• [Task brief]
Please update everything from the row that contains "picture [955, 986, 961, 995]" down to the row that contains "picture [222, 986, 228, 995]" by replacing "986" with "990" and leaving the rest unchanged. Return only those rows.

┌─ Supplied data

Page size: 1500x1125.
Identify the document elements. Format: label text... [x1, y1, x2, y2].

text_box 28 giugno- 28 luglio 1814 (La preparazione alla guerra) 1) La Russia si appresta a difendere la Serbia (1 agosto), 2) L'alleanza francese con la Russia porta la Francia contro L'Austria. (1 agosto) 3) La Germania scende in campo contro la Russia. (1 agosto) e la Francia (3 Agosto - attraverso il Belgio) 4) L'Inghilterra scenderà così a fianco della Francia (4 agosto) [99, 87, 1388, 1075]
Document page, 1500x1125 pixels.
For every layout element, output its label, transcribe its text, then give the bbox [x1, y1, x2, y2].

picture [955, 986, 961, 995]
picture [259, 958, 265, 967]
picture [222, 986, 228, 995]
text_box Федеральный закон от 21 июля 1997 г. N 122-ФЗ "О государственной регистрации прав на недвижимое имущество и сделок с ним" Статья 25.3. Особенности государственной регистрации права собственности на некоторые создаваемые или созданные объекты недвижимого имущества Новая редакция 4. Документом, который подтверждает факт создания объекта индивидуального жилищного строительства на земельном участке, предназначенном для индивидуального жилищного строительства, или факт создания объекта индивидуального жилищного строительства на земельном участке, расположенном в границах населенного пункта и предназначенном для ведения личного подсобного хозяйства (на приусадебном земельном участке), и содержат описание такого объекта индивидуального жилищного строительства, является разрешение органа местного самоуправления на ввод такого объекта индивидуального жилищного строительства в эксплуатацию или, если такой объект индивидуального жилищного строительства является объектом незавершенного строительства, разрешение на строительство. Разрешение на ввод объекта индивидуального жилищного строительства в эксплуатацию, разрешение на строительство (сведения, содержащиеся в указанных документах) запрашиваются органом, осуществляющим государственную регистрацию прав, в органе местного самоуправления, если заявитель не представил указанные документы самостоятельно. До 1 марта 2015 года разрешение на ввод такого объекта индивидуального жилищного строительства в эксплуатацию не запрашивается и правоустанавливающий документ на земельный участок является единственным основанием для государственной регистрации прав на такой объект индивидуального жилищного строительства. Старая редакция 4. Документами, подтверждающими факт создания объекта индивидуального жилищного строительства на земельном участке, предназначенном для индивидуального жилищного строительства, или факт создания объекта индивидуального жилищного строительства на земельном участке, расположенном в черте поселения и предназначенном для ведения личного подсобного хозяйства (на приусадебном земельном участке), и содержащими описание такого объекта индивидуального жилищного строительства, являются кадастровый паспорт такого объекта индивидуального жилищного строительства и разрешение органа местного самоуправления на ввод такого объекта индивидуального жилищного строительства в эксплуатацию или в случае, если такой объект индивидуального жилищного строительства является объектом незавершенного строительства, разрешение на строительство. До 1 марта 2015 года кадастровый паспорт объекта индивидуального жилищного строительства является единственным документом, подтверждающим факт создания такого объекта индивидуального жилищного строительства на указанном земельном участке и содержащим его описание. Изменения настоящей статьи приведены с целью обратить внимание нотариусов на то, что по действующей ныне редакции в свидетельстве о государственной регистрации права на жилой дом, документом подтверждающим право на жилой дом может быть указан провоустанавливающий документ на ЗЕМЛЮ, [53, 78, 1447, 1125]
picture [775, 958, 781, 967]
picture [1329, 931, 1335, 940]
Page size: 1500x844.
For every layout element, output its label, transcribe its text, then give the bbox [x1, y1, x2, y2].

└─

• [Complete response]
picture [955, 990, 961, 995]
picture [259, 958, 265, 967]
picture [222, 990, 228, 995]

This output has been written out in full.